README.md · ibm-nasa-geospatial/Prithvi-100M at 3557d80961faf573d18e5da1e204d05ae75b4326

metadata

license: apache-2.0
tags:
  - Pytorch
  - Geospatial
  - Temporal ViT

This repository includes the foundation model architecture of Prithvi, a first-of-its-kind temporal Vision transformer pretrained by the IBM and NASA team on continental US Harmonised Landsat Sentinel 2 (HLS) data. This is contained in the hls-gfm folder, alongside all the relevant info on how to obtain the pre-trained weights through Hugging Face. This repo also contains a practical implementation of finetuning Prithvi to flood detection and fire scars detection as an example of a specific downstream application. See the fine-tuning-example folder for more details.

Model and Input

The model expects remote sensing data in a video format (B, C, T, H, W).

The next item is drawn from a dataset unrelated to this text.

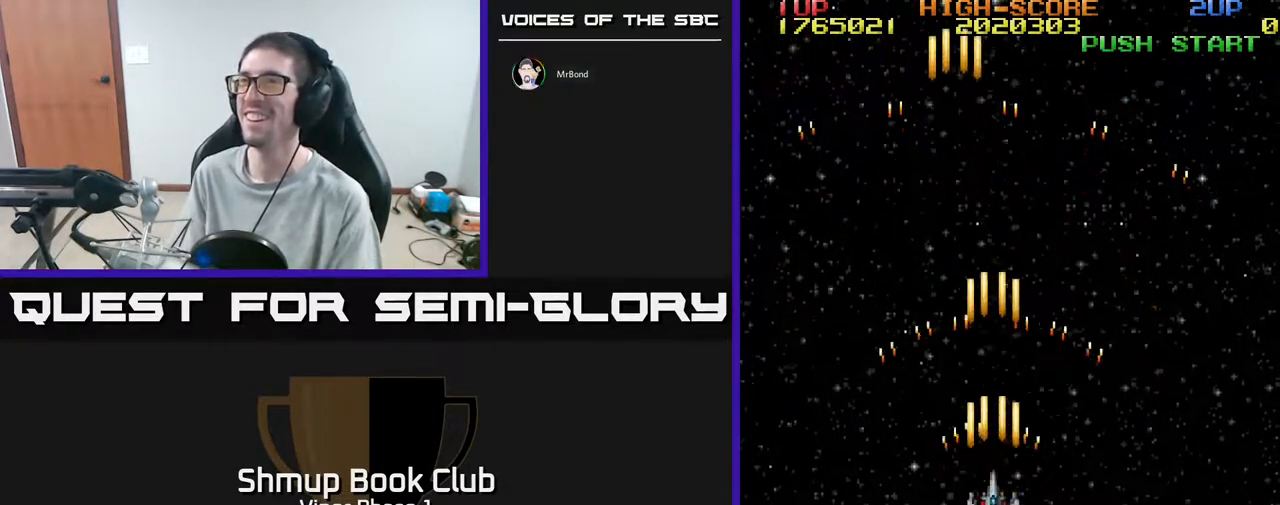
{"buttons": ["A"], "left_stick": "center", "events": []}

Note that the temporal dimension is very important here and not present in most other works around remote sensing modeling. Being able to handle a time series of remote sensing images can be very helpful to a variety of downstream tasks. The model can also handle static image which can be simply fed into the model with T=1.

Code

The model follows original mae repo with modifications including:

replace 2D patch embed with 3D patch embed
replace 2D positional embed with 3D positional embed
replace 2D patchify and unpatchify with 3D
etc.

Pre-training

The model was pre-trained with Harmonised Landsat and Sentinel 2 data from NASA using the following bands:

Blue
Green
Red
Narrow NIR
SWIR 1
SWIR 2